Task goal
Extract every line of the material below that contains the string "visible".

Data

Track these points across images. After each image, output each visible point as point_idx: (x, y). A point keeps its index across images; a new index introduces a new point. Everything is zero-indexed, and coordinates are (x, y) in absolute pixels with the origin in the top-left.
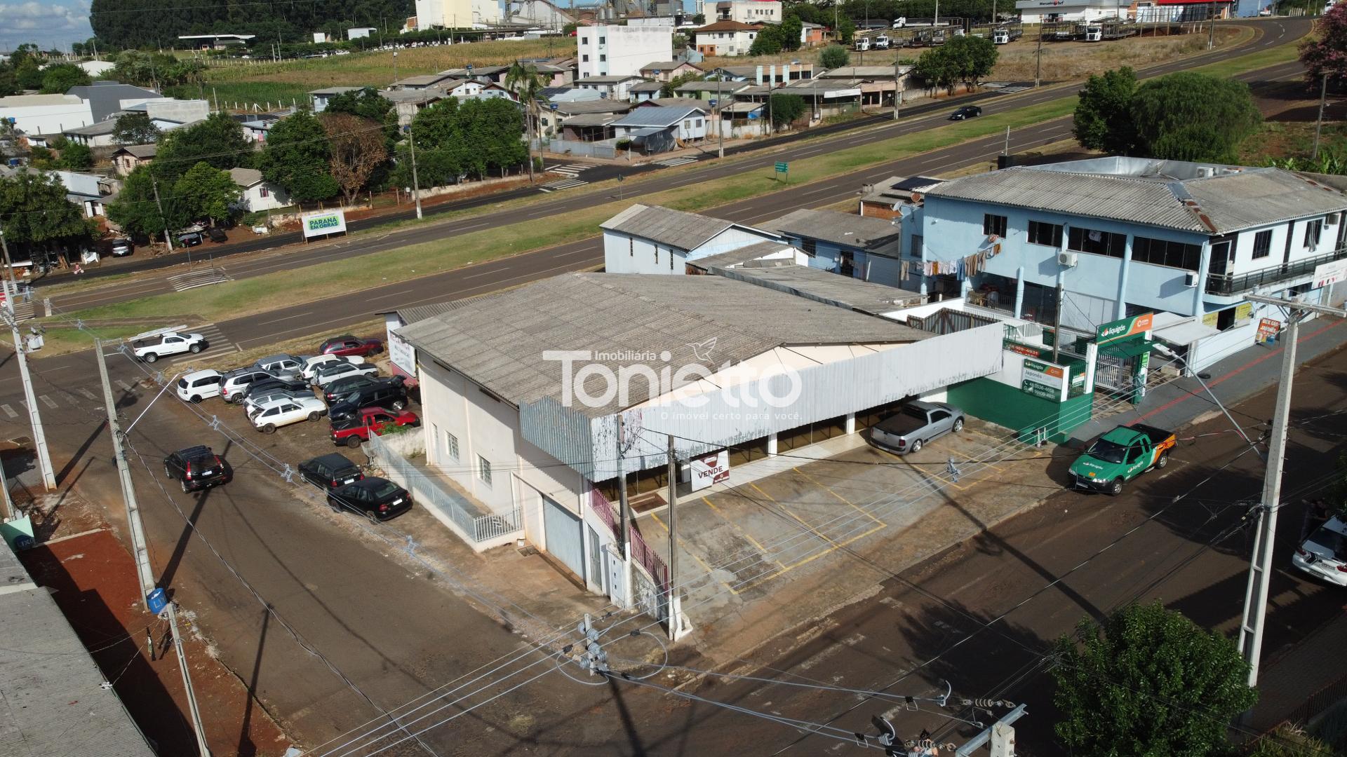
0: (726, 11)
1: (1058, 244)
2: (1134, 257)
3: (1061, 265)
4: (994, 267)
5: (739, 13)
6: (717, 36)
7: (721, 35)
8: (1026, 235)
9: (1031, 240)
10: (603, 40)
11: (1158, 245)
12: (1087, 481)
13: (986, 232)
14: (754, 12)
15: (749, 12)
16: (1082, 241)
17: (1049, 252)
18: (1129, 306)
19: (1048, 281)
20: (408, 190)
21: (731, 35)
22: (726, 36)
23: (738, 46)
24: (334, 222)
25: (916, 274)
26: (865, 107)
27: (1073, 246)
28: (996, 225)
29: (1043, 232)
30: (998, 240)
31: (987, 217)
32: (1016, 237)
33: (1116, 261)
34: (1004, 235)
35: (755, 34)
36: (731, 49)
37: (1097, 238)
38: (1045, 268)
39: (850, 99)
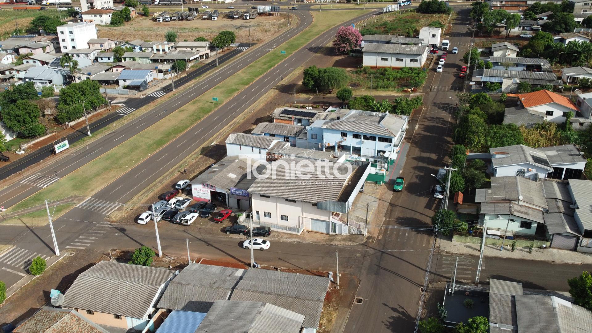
0: (92, 4)
1: (361, 139)
2: (378, 141)
3: (361, 143)
4: (344, 143)
5: (98, 5)
6: (93, 16)
7: (95, 16)
8: (352, 137)
9: (353, 137)
10: (71, 33)
11: (383, 138)
12: (398, 190)
13: (341, 136)
14: (103, 3)
15: (101, 3)
16: (365, 138)
17: (358, 140)
18: (378, 150)
19: (358, 146)
20: (67, 123)
21: (101, 16)
22: (98, 16)
23: (104, 21)
24: (65, 145)
25: (322, 145)
26: (201, 60)
27: (364, 139)
28: (344, 134)
29: (356, 136)
30: (345, 138)
31: (341, 133)
32: (350, 137)
33: (374, 142)
34: (346, 137)
35: (111, 15)
36: (102, 22)
37: (369, 137)
38: (357, 143)
39: (196, 59)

Output for this task
Track these points across images. After each image, output each visible point as point_idx: (x, y). A point keeps its index across images; a new index introduces a new point. Everything is zero-indexed, and coordinates are (x, y) in absolute pixels with the origin in the top-left.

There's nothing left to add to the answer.